═══ Extracted records

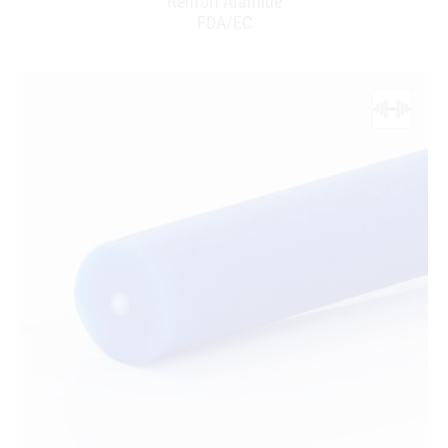
Renfort Aramide
FDA/EC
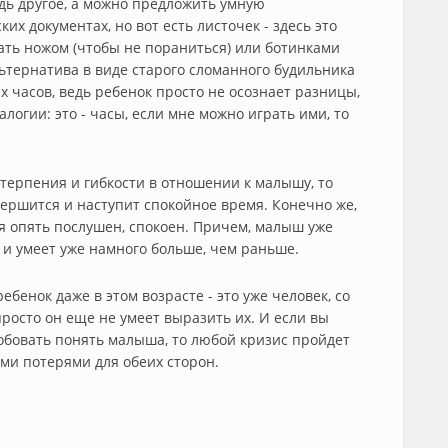
дь другое, а можно предложить умную
их документах, но вот есть листочек - здесь это
рать ножом (чтобы не пораниться) или ботинками
ьтернатива в виде старого сломанного будильника
х часов, ведь ребенок просто не осознает разницы,
логии: это - часы, если мне можно играть ими, то
 терпения и гибкости в отношении к малышу, то
ершится и наступит спокойное время. Конечно же,
ся опять послушен, спокоен. Причем, малыш уже
т и умеет уже намного больше, чем раньше.
бенок даже в этом возрасте - это уже человек, со
росто он еще не умеет выразить их. И если вы
обовать понять малыша, то любой кризис пройдет
ми потерями для обеих сторон.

══════

### Problem to solve
Once the pictures are set aside, repeat each entry exactly as it stands.

### Reply
Renfort Aramide
FDA/EC
дь другое, а можно предложить умную
их документах, но вот есть листочек - здесь это
рать ножом (чтобы не пораниться) или ботинками
ьтернатива в виде старого сломанного будильника
х часов, ведь ребенок просто не осознает разницы,
логии: это - часы, если мне можно играть ими, то
 терпения и гибкости в отношении к малышу, то
ершится и наступит спокойное время. Конечно же,
ся опять послушен, спокоен. Причем, малыш уже
т и умеет уже намного больше, чем раньше.
бенок даже в этом возрасте - это уже человек, со
росто он еще не умеет выразить их. И если вы
обовать понять малыша, то любой кризис пройдет
ми потерями для обеих сторон.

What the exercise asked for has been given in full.